The course requirements include three in-class exams and a final exam. In addition, students will be expected to complete a course project that involves learning how to use an existing, state of the art speech recognition system on a comprehensive large vocabulary speech recognition task. In this project, students will establish baseline performance using a standard system. They will then be expected to perform an exploration of some aspect of this system with a goal of improving overall performance.
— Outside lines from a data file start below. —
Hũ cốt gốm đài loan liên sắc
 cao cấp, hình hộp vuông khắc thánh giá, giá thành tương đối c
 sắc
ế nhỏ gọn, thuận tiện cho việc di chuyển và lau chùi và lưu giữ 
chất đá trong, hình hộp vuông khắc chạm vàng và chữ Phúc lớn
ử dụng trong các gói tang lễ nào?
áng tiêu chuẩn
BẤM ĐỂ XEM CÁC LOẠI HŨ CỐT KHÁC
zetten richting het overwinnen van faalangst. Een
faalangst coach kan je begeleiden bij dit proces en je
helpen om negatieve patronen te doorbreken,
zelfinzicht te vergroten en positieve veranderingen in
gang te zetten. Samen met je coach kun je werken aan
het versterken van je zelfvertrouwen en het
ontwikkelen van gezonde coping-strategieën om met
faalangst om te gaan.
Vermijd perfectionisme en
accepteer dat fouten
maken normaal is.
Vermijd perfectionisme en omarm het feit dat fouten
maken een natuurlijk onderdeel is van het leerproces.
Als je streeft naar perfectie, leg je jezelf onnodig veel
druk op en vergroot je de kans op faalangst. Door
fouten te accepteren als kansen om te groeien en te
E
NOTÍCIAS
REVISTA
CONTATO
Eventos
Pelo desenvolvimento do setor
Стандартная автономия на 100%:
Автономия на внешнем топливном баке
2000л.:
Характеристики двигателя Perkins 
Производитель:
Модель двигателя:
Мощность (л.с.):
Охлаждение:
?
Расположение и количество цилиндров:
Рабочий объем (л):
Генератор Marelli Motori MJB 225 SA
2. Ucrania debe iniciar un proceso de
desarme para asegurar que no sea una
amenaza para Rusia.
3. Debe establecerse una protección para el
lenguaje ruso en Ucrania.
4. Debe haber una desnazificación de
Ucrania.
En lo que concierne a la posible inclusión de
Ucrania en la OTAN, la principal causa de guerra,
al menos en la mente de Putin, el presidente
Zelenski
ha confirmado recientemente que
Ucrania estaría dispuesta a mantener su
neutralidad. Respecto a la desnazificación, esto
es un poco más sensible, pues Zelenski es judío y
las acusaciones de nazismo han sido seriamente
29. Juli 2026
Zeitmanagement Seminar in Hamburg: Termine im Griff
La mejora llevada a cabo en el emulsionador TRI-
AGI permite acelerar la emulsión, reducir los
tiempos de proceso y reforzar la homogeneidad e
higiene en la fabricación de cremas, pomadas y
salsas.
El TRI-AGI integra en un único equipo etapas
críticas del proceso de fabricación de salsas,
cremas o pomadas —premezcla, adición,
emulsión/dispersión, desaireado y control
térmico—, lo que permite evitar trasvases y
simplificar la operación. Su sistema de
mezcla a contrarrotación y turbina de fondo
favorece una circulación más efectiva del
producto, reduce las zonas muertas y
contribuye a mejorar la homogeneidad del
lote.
The specifics of this assignment will be negotiated in writing with the course instructor, and fully defined by the fifth week of the course.

Lecture Schedule:

The lecture component will cover the following topics:

  Class  
  Topic(s)  
  1     (a) Course Overview and Introduction  
  (b) Speech Physiology  
  (c) Speech Production Models  
  2     (a) Hearing Physiology  
  (b) Phonetics and Phonology  
  (c) Syntax and Semantics  
  3     (a) Sampling and Resampling  
  (b) Transduction  
  (c) Temporal Analysis  
  4     (a) Frequency Domain Analysis  
  (b) Cepstral and Linear Prediction Analysis  
  (c) Spectral Normalization  
  5     (a) Differentiation  
  (b) Noise Reduction and iVectors  
  (c) Exam No. 1  
  6     (a) Dynamic Programming  
  (b) Fundamentals of Markov Models  
  (c) Parameter Estimation  
  7     (a) HMM Training  
  (b) Continous Mixture Distributions  
  (c) Practical Issues  
  8     (a) Decision Trees  
  (b) Limitations of HMMs  
  (c) Deep Learning  
  9     (a) Formal Language Theory  
  (b) Context Free Grammars and N-Grams  
  (c) Exam No. 2  
  10     (a) Smoothing  
  (b) Efficient Lexical Trees  
  (c) Adaptation  
  11     (a) Discriminative Training  
  (b) Hybrid Systems  
  (c) Evaluation Metrics  
  12     (a) Bayesian Networks  
  (b) Nonparametric Bayesian Approaches  
  (c) Deep Belief Networks  
  13     (a) Overview of State of the Art Systems  
  (b) Contemporary Challenge Tasks  
  (c) Exam No. 3  
  14     (a) Applications: Language Identification  
  (b) Applications: Speech to Speech Translation  
  (c) Applications: Multimodal Systems  
  15     (a) Final Exam  


Please note that the dates above are fixed since they have been arranged to optimize a number of constraints. You need to adjust your schedules, including job interviews and site visits, accordingly.